**WORK ITEM:** Repeat the lines of the data exactly, from the first one through the one that contains "400 544 2359".

**EXERCISE INPUT:**
____________

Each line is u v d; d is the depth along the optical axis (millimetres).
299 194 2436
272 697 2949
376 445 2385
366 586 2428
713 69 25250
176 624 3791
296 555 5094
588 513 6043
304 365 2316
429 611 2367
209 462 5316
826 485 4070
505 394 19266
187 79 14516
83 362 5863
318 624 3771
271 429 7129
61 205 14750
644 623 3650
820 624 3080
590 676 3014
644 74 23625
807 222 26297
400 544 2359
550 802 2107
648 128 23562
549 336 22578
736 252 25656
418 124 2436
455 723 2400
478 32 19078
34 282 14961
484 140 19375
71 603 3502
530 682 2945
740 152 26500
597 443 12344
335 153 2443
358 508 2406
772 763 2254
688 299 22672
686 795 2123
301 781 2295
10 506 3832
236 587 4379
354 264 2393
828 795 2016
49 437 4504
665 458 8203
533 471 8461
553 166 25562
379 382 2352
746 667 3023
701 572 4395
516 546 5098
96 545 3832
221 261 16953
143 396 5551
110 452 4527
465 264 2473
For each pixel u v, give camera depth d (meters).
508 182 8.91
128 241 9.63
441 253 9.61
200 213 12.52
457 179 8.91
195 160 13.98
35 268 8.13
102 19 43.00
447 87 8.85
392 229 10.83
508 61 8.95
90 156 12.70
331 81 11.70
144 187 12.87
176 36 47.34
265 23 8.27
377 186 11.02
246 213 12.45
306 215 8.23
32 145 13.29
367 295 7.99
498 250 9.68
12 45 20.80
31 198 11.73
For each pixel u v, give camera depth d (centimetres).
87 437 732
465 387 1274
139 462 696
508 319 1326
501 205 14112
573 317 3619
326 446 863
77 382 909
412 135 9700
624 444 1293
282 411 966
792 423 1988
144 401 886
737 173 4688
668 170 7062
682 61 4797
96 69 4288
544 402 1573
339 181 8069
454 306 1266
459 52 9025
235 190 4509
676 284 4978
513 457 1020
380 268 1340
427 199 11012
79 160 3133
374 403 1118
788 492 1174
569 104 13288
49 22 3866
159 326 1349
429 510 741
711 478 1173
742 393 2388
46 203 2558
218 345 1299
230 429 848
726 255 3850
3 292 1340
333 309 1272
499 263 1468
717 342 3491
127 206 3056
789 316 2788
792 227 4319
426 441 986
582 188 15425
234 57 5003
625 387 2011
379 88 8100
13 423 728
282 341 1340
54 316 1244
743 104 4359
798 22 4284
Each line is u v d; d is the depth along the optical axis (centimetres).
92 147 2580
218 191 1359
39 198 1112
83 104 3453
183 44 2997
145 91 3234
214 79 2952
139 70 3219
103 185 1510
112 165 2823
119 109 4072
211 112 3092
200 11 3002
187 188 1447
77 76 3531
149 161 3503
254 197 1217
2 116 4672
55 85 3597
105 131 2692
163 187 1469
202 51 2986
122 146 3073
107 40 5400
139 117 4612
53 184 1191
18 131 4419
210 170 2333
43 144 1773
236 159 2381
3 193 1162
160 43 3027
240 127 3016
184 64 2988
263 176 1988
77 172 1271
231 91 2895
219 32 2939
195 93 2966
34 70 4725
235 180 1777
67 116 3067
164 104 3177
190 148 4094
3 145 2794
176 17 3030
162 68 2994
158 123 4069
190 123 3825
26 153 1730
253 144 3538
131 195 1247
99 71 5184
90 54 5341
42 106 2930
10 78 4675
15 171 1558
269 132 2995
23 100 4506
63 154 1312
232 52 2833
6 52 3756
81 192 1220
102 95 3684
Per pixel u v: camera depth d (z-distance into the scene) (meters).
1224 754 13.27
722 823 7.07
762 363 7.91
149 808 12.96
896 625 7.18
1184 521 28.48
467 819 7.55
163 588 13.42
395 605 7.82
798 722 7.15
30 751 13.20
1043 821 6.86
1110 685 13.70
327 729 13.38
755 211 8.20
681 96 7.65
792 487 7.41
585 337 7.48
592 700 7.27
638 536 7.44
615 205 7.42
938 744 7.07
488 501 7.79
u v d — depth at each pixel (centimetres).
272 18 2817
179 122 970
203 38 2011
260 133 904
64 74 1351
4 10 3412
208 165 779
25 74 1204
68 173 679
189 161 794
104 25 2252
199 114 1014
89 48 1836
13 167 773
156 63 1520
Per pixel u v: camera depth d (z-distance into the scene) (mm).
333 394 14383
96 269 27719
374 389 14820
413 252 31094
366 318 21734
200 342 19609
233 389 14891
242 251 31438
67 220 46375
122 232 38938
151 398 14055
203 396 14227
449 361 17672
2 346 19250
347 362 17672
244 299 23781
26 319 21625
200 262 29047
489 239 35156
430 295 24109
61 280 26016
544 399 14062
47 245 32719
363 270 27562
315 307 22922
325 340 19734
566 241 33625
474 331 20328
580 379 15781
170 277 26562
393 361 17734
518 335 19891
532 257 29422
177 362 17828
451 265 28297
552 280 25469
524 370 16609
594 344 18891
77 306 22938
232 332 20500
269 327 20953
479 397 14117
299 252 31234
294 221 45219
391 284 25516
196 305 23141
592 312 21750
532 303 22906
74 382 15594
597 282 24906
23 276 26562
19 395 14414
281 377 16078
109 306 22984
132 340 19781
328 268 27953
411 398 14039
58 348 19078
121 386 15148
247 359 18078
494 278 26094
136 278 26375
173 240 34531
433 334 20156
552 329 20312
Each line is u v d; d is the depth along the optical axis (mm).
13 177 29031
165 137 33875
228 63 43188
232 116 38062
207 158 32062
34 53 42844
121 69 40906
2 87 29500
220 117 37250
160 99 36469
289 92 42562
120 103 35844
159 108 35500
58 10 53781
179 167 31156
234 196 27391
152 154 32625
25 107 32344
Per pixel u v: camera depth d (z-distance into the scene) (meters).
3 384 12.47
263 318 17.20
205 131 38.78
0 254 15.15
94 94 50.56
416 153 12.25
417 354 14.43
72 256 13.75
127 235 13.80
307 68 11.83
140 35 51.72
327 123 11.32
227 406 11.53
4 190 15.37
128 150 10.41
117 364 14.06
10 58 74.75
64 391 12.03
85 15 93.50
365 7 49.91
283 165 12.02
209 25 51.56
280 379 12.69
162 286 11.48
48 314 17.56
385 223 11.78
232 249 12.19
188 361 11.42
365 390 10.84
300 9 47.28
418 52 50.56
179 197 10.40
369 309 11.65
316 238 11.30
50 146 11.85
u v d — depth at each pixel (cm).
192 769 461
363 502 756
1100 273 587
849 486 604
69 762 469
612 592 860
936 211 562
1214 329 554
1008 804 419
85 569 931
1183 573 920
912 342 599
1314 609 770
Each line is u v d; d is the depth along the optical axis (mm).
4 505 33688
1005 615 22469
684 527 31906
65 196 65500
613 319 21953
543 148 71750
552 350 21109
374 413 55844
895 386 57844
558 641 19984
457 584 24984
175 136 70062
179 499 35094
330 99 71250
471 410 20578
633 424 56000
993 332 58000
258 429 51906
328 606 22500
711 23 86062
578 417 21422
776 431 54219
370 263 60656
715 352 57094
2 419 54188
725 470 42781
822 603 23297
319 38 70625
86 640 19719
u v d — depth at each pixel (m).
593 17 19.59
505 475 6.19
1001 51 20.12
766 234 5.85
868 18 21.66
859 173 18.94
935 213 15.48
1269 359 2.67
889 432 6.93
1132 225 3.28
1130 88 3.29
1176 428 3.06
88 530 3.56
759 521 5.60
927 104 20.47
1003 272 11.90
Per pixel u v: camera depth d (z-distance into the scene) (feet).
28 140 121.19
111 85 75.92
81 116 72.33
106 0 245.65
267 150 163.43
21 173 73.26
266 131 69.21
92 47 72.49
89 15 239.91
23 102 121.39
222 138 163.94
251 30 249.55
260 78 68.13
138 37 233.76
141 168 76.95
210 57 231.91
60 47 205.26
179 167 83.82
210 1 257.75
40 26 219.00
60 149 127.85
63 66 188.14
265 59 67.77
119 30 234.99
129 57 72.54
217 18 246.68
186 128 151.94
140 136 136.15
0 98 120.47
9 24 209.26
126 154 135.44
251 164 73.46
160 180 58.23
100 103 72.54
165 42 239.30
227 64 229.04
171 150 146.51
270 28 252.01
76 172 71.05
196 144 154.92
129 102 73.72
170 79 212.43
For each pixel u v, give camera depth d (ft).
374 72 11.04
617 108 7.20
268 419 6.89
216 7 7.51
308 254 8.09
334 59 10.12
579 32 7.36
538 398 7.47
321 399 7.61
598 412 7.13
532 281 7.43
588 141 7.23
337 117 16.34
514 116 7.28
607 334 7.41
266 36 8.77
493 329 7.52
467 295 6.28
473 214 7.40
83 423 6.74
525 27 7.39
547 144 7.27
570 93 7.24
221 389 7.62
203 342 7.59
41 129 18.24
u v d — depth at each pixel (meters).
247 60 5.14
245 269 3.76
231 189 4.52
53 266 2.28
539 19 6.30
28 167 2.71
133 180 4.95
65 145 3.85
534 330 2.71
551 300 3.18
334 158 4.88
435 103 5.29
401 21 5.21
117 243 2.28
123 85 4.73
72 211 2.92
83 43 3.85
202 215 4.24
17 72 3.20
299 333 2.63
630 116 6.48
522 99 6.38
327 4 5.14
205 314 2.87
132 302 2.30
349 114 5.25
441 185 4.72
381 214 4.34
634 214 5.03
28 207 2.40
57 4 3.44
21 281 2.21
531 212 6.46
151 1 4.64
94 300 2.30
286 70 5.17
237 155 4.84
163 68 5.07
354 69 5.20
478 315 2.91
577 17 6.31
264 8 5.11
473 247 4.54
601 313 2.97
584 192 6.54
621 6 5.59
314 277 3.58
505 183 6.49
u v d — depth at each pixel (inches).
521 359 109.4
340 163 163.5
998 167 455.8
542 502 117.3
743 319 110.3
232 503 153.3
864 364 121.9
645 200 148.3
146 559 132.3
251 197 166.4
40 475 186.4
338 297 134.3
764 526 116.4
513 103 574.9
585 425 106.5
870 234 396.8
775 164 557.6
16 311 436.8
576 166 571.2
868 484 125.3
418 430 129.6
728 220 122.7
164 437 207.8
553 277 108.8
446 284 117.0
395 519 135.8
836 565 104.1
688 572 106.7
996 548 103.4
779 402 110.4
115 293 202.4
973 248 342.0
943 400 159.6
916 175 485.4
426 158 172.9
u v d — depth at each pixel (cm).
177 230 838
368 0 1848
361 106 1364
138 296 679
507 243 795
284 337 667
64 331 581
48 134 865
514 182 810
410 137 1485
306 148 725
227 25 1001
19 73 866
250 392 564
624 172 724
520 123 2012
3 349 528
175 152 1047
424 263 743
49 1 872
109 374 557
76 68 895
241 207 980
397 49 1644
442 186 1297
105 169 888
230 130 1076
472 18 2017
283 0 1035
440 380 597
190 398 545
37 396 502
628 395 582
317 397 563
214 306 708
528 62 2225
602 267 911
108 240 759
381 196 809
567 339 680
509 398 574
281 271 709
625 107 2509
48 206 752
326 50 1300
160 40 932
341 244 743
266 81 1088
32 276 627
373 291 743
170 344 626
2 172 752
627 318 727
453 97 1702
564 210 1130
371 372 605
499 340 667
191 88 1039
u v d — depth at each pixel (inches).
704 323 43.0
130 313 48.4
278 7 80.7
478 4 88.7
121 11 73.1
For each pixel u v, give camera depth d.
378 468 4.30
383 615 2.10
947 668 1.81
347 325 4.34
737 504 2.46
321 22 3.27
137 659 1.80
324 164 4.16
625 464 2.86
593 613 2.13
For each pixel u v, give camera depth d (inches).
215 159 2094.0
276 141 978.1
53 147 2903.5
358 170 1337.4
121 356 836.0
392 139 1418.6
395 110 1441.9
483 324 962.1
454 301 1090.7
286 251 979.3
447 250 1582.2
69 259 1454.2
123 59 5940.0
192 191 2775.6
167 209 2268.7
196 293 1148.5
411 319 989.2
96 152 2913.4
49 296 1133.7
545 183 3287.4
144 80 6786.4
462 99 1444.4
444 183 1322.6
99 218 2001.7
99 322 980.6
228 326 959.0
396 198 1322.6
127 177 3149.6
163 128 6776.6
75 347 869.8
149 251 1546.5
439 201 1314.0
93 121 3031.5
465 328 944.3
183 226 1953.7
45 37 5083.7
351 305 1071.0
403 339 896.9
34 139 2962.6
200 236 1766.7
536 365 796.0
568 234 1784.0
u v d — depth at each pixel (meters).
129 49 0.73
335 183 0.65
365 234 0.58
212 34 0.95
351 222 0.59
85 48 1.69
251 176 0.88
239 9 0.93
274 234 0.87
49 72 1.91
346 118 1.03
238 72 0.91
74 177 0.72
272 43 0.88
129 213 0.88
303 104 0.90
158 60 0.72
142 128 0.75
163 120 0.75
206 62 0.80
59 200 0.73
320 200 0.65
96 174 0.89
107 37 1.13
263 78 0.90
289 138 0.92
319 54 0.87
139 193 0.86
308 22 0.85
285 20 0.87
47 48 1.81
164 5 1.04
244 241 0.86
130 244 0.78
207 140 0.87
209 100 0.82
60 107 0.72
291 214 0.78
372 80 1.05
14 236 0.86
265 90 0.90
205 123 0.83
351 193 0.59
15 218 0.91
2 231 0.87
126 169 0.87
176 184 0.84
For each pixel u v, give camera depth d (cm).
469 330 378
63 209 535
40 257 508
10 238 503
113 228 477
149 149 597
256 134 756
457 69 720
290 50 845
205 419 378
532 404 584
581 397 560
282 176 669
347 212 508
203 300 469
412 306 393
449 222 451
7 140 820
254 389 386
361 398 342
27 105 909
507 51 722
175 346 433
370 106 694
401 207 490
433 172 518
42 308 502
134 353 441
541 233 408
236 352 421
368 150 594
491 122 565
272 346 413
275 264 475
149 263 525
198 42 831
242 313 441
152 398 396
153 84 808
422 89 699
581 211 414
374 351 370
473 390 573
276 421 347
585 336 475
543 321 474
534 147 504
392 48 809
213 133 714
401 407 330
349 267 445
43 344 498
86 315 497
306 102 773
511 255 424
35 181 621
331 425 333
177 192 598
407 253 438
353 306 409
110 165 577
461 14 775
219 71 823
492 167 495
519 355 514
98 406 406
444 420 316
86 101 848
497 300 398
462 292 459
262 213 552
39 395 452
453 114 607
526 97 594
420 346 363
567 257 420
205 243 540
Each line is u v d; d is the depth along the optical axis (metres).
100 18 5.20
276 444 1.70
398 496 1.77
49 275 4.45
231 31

____________

**TASK RESPONSE:**
Each line is u v d; d is the depth along the optical axis (millimetres).
299 194 2436
272 697 2949
376 445 2385
366 586 2428
713 69 25250
176 624 3791
296 555 5094
588 513 6043
304 365 2316
429 611 2367
209 462 5316
826 485 4070
505 394 19266
187 79 14516
83 362 5863
318 624 3771
271 429 7129
61 205 14750
644 623 3650
820 624 3080
590 676 3014
644 74 23625
807 222 26297
400 544 2359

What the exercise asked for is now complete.